When the thought came to him as he panted on the heather it had not, indeed, been as a test of her quality. At first, he was more generous than that. To be his wife, she must ride; she did not ride; and he must teach her. Only later did he see it as a trial of her fitness, as she, at once, saw it, gathering courage for an ordeal. If she must ride to win this husband, then, cost what it might, she would ride.

He kept his word, taking for the first time a full day off from his education as a spinner, demanded measurements of her at breakfast, rode with them into Manchester, was back by early evening with a habit and, from his stables, a horse used to a side-saddle: doing all with characteristic concentration of energy that brooked no opposition from any such bombastical pleader for delay as the outraged habit-maker.

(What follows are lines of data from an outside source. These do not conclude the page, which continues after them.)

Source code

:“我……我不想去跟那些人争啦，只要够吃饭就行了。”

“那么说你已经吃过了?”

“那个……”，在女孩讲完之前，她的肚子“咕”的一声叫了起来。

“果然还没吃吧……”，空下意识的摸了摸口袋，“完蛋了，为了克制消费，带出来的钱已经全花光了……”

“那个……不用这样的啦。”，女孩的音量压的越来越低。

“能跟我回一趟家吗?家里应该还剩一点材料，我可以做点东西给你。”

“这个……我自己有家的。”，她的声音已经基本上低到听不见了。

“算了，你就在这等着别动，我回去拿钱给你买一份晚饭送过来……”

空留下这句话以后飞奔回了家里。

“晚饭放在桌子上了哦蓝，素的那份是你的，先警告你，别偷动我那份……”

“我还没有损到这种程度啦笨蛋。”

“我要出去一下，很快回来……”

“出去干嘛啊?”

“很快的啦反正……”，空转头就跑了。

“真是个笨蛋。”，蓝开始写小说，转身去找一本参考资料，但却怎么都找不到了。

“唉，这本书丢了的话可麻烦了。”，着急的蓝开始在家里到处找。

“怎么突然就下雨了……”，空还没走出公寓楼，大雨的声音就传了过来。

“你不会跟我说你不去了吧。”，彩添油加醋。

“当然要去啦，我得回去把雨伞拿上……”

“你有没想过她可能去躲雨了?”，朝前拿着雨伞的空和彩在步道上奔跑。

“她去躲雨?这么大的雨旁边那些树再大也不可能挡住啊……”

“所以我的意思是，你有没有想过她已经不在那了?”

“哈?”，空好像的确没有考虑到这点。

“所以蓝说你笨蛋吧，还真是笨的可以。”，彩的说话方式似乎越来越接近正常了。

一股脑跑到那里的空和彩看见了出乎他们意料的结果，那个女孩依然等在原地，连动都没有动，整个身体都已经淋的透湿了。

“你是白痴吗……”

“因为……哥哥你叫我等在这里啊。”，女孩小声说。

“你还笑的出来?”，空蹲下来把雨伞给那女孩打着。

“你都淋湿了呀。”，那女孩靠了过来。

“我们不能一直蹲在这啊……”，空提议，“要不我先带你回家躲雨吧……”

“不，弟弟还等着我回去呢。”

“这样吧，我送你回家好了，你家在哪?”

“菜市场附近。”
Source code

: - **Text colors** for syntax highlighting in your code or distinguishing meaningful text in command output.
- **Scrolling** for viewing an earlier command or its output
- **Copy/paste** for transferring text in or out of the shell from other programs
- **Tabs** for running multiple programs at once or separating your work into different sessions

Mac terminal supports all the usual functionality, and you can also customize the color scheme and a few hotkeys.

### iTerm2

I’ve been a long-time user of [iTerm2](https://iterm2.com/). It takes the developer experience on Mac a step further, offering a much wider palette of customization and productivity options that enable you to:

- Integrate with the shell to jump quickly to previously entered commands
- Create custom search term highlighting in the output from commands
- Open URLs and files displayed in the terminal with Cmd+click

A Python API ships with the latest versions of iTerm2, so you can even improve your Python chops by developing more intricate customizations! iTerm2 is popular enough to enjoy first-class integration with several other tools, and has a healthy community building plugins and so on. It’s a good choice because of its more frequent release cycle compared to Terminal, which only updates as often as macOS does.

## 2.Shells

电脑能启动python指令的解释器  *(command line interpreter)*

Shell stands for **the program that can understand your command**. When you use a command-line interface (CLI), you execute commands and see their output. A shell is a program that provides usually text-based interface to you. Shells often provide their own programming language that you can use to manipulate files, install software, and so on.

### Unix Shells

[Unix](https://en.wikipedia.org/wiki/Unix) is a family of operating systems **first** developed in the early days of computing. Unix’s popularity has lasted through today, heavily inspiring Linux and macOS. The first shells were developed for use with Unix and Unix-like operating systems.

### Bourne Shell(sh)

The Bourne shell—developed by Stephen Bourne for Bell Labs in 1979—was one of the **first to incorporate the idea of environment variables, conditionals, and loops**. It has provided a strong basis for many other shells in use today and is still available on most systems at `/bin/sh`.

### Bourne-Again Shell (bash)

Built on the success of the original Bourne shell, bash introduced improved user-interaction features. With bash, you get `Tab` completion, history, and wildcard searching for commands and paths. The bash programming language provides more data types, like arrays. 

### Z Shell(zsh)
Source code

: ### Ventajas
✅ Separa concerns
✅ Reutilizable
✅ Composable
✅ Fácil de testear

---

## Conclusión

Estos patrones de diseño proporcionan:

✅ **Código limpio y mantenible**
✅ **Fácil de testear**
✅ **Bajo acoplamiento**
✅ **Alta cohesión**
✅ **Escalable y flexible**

Hepplestall commanded, and Hepplestall received.

There are degrees in habits? Then this was a habit of high degree. Whether it was a lover’s free-handed gift or the circumstance of a trial by ordeal, it was the best it could be, and Phoebe’s prettiness was equal to it. Indeed, she trended by choice to a fluffiness of dress and a cheapness in taste that Reuben, who was not fastidious, had not failed to note. You have seen, perhaps, a modern hospital nurse in uniform and the same nurse in mufti? That was the difference between Phoebe in her habit and Phoebe as he had seen her hitherto. More than ever, he felt conviction that no ill-judged passion was leading him astray, that here, when good dressmakers had clothed her, was his match and the match for the county. He tried to be skeptical, to criticize, and found, at the end of a scrutiny too frank to be well-mannered, that there was nothing here to criticize.